Workshop: The Peeragogy handbook: an open learning work-in-progress
The Peeragogy project is a volunteay project of people who are coming together to write a handbook on peer-to-peer learning. The handbook is intended to be a growing how-to resource for various aspects of Peeragogy. Current articles include, for example, meta-learning and cognition, personal learning networks, personal learning plans and how to organize a massive open online course. For the workshop, we plan to break into several smaller workgroups.

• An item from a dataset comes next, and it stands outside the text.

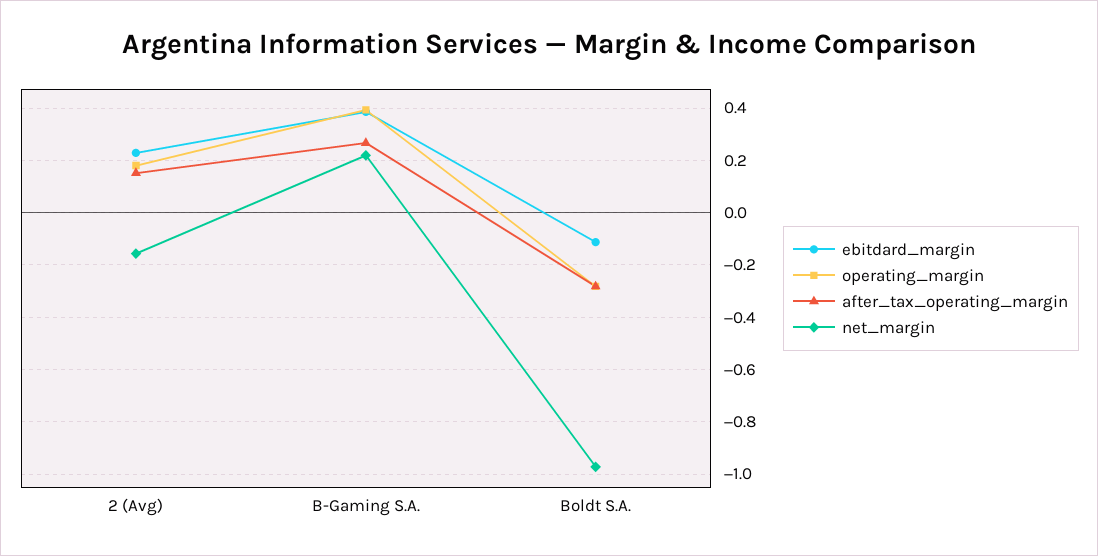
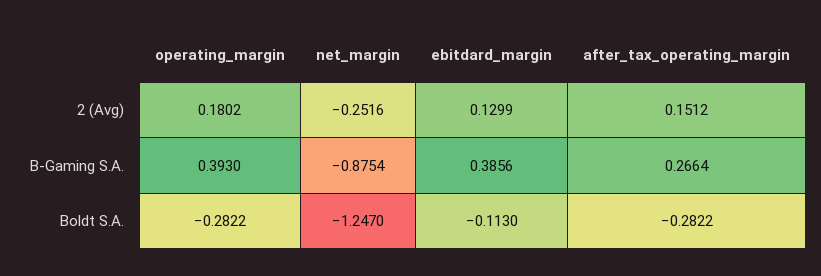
ebitdard_margin, 2 (Avg): 0.225 -> 0.1299
net_margin, 2 (Avg): -0.15 -> -0.2516
net_margin, B-Gaming S.A.: 0.225 -> -0.8754
net_margin, Boldt S.A.: -0.975 -> -1.247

Some examples of the type of content that could be worked on are:
- visualization (communicating aspects and articles of the handbook with videos, infographics, etc.)
- activities (we would like to enhance the handbook with hands-on descriptions of activities that could be done in-person or with computer/internet tools, that help people grasp and use the ideas in each chapter).

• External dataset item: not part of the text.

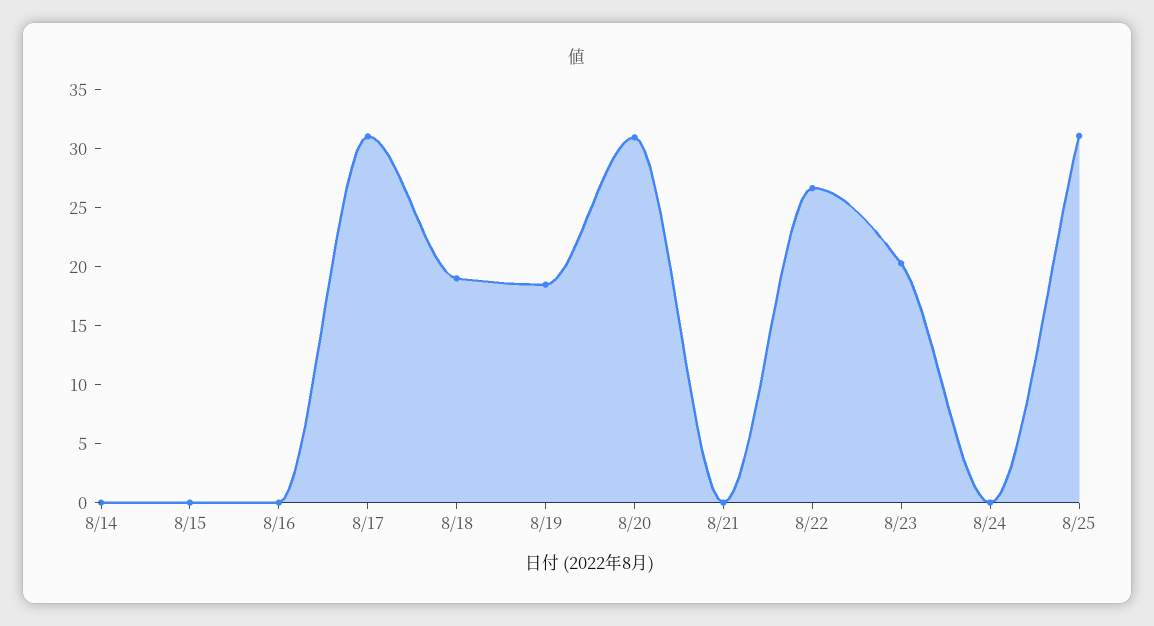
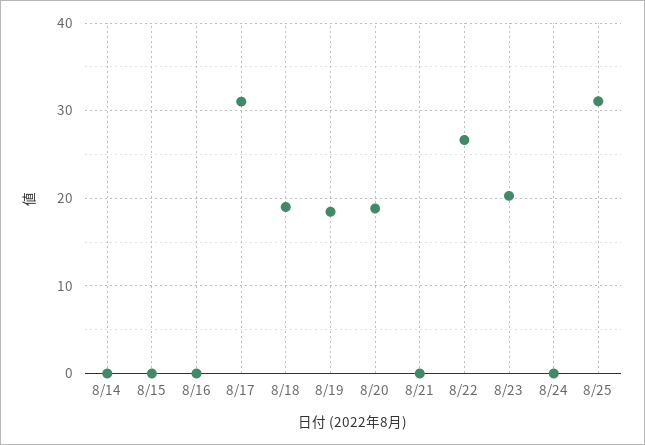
8/20: 31 -> 19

As the project is an evolving work with many people involved and shifting energy centers we cannot predict the state of the project in September 2012. Therefore, only a few examples of possible workgroups are mentioned above.
Workshop: Invisible Learning Roleplay
Participants can attend live on location or virtually from a distance. This is a playful competition between small groups. The workshop begins with a brief familiarization with invisible learning as context and mindset for the game. The teams will get a task including co-creating a solution to a practical case related with future school. Teams are encouraged to use all possible open virtual tools and networks to help in their work. The results will be published as a real-time open collection for further development.

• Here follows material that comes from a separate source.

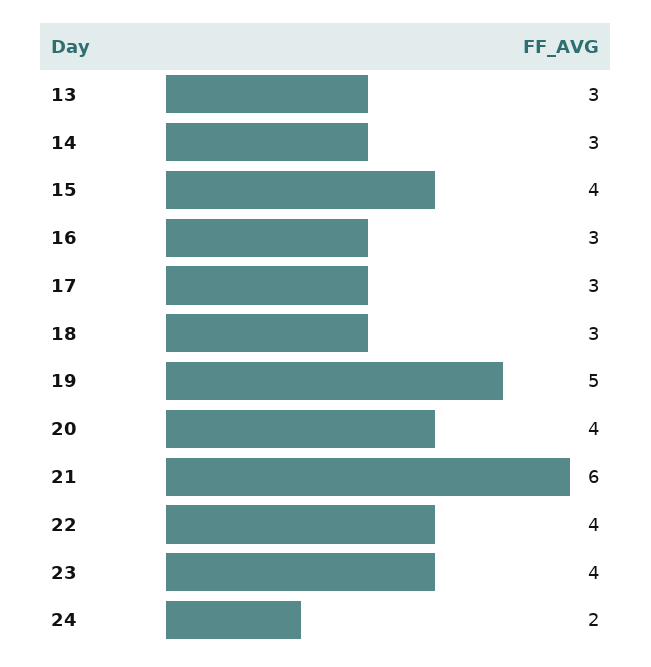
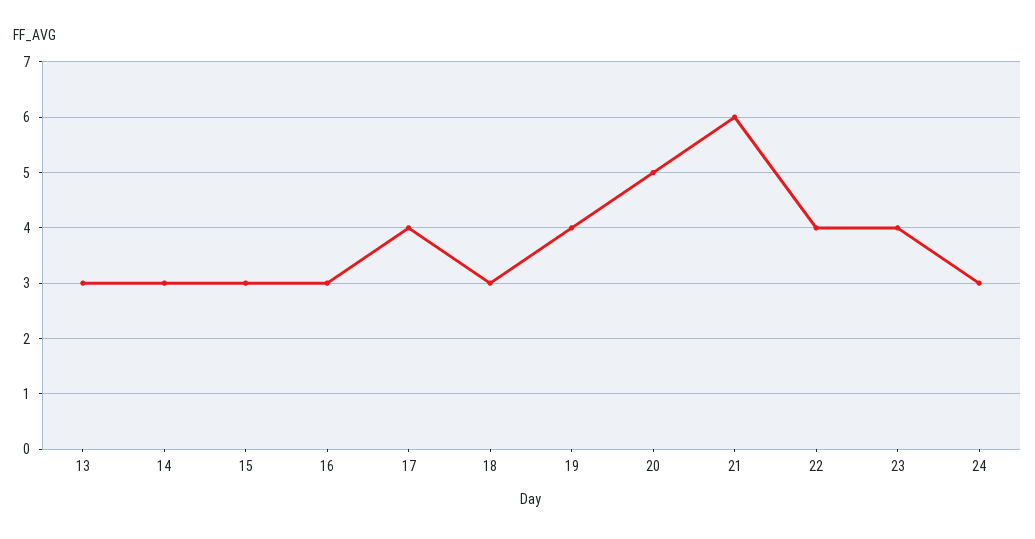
15: 4 -> 3
17: 3 -> 4
19: 5 -> 4
20: 4 -> 5
24: 2 -> 3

Open Data Academic Reserch Session:
The session will bring together the latest research concerning Open Data and Open Government Data, forming an interdisciplinary mix of short presentations followed by a discussion panel. The panel will be 2 hours long, and invites submissions from a broad range of disciplines. Below is a list of some of the topics that the Open Data Academic research track is interested in. See the call for papers – Submissions still open till the 20th July!
Pecha kucha: Open Education
20 images, 20 seconds each. That’s a pecha kucha talk that takes exactly 6 minutes and 40 seconds. We have a series of them lined up to give you a fast-paced 90 minutes with topics ranging from aesthetic responsibility in social media to forestry mapping, urban identities, and more. Stay after the talks to talk to the presenters in depth! See the planning pad for up-to-date proposals on topics.